Ethnic profiling won't preserve our way of life
Even while the president and his administration have enjoyed virtually universal support and justly deserved praise as they proceed with the foreign diplomatic and military responses to the attacks, the new changes and policies being proposed and implemented in the domestic intelligence and law-enforcement areas have created the most controversy and genuine concern.
Indeed, many Americans feel we have come perilously close to "trampling" on some of our most cherished freedoms and civil liberties. For them, Attorney General John Ashcroft has become a lightning rod for opposition to many of the new policies and to some key components of the antiterrorism legislation passed by the Congress.
Recently, John Conyers, the ranking senior Democratic member of the House Judiciary Committee, held a press conference with most of the Congressional Black Caucus behind him to caution all Americans to be careful lest we see a "wholesale assault on civil liberties in this country."

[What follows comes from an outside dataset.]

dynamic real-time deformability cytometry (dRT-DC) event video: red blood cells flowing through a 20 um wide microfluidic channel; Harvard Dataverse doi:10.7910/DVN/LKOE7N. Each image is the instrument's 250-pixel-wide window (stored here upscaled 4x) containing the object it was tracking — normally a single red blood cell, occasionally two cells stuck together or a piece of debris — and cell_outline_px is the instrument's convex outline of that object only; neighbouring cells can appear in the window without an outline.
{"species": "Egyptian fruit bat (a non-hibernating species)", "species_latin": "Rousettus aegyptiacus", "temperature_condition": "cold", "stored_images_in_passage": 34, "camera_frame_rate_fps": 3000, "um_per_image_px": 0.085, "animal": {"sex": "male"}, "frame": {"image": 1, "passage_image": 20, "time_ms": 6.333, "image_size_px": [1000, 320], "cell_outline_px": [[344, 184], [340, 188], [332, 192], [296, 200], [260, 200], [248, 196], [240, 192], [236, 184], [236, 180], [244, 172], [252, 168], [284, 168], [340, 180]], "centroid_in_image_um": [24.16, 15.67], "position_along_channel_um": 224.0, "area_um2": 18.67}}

It is significant that some of our nation's top African-American elected leaders were raising these concerns because, although I don't agree with all of their reservations about new antiterrorism legislation, I recognize that they truly understand the one issue with which I completely share their concern: racial and ethnic profiling.

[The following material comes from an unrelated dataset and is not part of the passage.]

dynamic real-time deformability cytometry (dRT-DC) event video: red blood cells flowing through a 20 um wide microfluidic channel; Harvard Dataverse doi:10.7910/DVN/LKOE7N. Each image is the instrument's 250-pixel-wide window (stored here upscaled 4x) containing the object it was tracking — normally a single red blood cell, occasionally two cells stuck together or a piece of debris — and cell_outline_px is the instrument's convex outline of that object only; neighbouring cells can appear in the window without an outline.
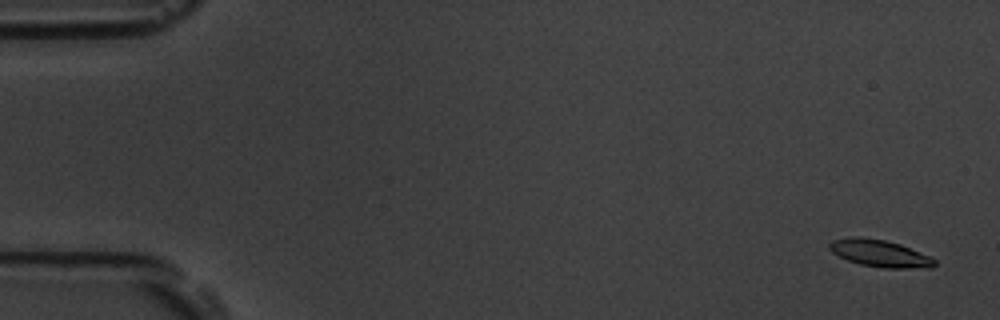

Information has been shared with the public to suggest that the FBI will shift its primary focus from civil rights and environmental law enforcement and from federal bank robbery and interstate crime enforcement to primarily domestic intelligence and antiterrorism activities. First of all, as upset as I am about the events of Sept. 11, I am still in no mood to see our nation's primary national law-enforcement agency retreat in its duty to protect all Americans under our existing civil-rights laws and to protect our environment from would-be polluters. But if the FBI feels they should no longer get involved just because a 1972 Chevy Nova was stolen and driven across the state line from Ohio into Kentucky, I believe I can live with that.
As one of the first salvos in the re-shaping of the focus of the FBI, Attorney General Ashcroft has requested that police chiefs around the country assist in rounding up some 5,000 to 10,000 "young, Middle Eastern" men to question them on anything they might know about the Sept. 11 attacks. Now let me be unambiguous about my position on this issue. If anyone, male or female, is a credible suspect in not only the Sept. 11 events themselves but also has knowledge of or is known to have had contact with those involved or even associates of those who were in any way involved, then there is every justification to question such individuals — and I don't care whether they are from the Middle East or the Midwest.

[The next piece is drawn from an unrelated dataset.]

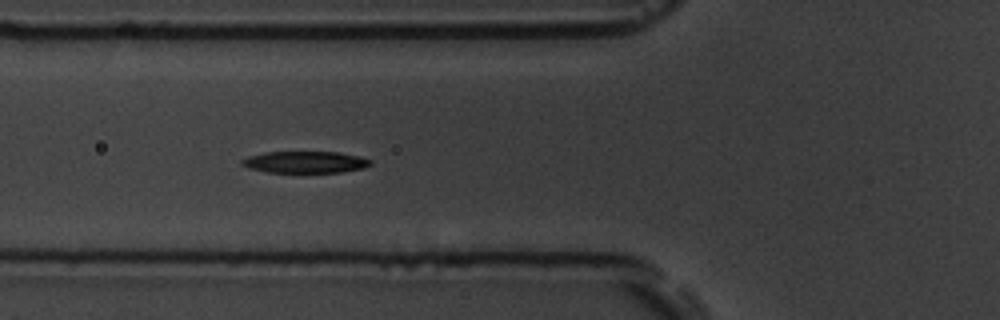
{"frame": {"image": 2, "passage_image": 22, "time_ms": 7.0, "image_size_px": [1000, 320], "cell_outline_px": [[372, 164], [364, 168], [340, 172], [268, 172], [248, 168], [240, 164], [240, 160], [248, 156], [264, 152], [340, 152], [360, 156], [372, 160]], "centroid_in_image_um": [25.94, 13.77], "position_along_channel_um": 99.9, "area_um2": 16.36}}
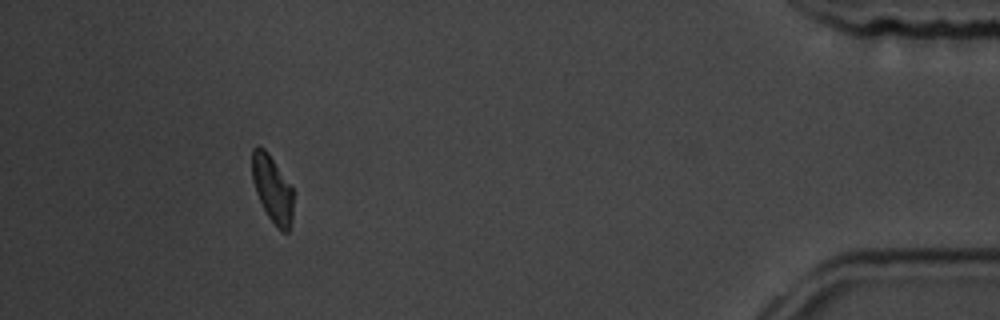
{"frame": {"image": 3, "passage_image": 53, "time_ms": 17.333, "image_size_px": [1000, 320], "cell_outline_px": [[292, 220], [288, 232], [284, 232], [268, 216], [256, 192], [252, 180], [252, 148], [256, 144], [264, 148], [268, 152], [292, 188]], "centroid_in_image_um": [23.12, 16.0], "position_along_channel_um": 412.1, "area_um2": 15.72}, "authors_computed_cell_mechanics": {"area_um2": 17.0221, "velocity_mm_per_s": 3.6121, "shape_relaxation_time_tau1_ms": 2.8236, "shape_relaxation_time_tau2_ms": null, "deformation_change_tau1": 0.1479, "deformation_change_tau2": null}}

But the essence of the Ashcroft Justice Department request, which is to have Middle Eastern young men come in for detailed questioning without any evidence of any involvement except that they are Middle Eastern young men, is wrong, unjustified, and is at the heart of the most heinous aspects of racial profiling. We must not quietly allow this activity to flourish as a "means to an end," even an end that we all want to reach. That is not what makes America great.
And let no one feel comfortable or "safe" simply because this time, it's not their group. All Americans know the history of profiling both in our great country and throughout the world, and we must continue to represent the highest ideals for which this country stands and for which Americans — white, black, Jewish, Catholic, Asian and Americans of Middle Eastern descent — have also died for. Whether it was the terrible pogroms in Europe and Russia of the 19th and early 20th centuries that targeted Jews or whether it was politically sanctioned anti-Catholic profiling right here at home in the 1800s, Americans understand that we as a great nation of free people have an obligation to be better than that.
Some police chiefs around the country certainly understand this point. Just this past week, several of them have informed the Justice Department that they will not participate in rounding up Middle Eastern young men to detain and question them with no basis or credible evidence to justify such actions. And their reasons include not only moral discomfort but also the hard fact that police departments have been losing racial-profiling lawsuits on a regular basis.
President Bush says we are fighting the war on terrorism to "protect our American freedoms" and preserve our "way of life." I expect him to do exactly that. Racial and ethnic profiling cannot be the American "way of life." Indeed, before Sept. 11, that was one aspect of the American "way of life" we were fighting against. Even in the "new normalcy," that must not change.